- _Data extracted from a collection_
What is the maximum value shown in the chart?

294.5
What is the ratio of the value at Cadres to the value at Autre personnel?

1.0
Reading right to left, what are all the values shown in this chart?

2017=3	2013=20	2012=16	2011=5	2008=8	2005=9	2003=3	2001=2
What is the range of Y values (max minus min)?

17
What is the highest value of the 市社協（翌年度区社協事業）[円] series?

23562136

==

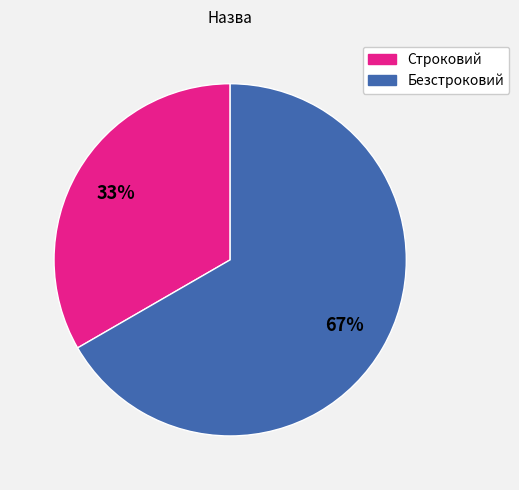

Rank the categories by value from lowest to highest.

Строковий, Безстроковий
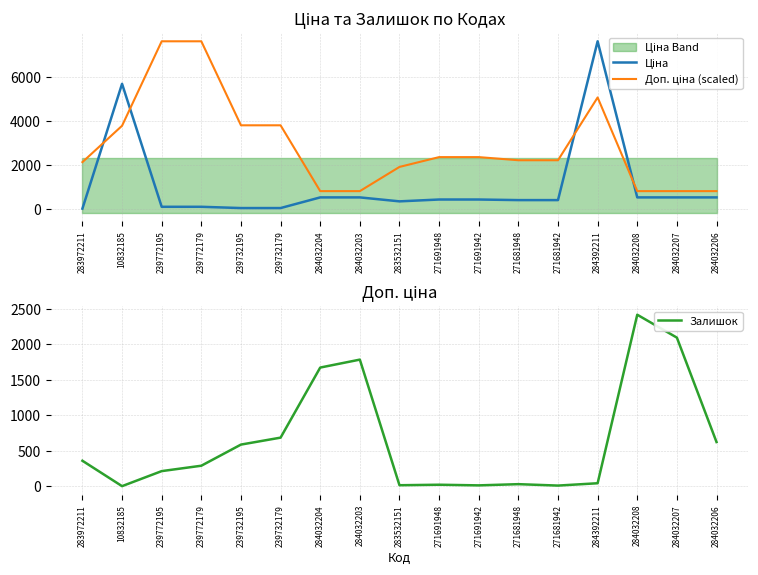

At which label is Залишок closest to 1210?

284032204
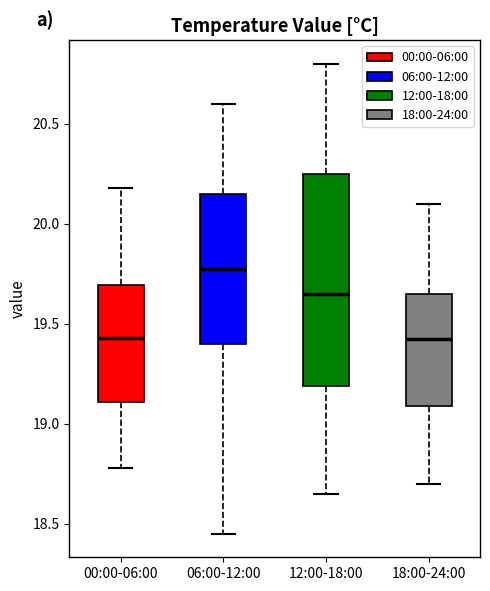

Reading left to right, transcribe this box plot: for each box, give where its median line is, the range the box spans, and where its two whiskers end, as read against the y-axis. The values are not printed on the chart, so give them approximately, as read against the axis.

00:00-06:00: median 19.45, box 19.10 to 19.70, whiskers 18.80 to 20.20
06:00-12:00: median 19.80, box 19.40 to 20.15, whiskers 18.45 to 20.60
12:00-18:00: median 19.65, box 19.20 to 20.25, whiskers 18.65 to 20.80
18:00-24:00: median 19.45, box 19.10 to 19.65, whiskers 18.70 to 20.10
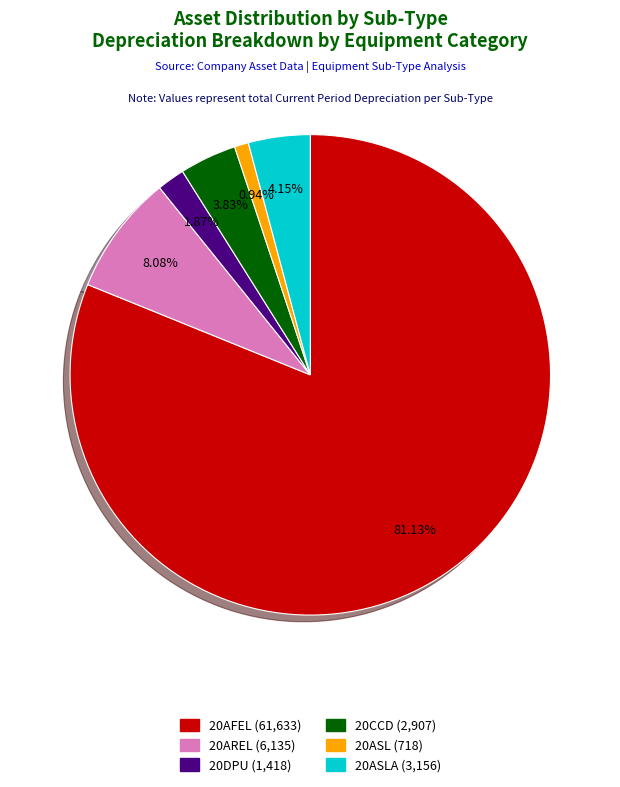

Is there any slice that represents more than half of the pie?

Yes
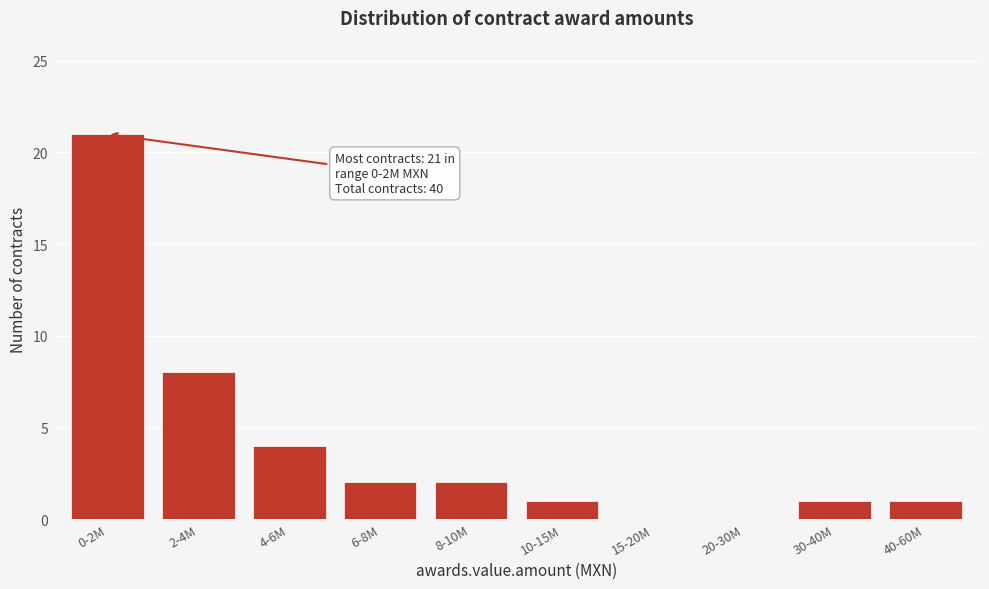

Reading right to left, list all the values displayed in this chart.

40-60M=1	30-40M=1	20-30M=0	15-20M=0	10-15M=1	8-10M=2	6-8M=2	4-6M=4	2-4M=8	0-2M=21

- _Exercise aim_
Update the listing from the line containing "What is the maximum value shown in the chart?" through the line containing "Reading right to left, what", replacing "chart" with "graph" and leaving everything else unchanged.

- _Written answer_
What is the maximum value shown in the graph?

294.5
What is the ratio of the value at Cadres to the value at Autre personnel?

1.0
Reading right to left, what are all the values shown in this graph?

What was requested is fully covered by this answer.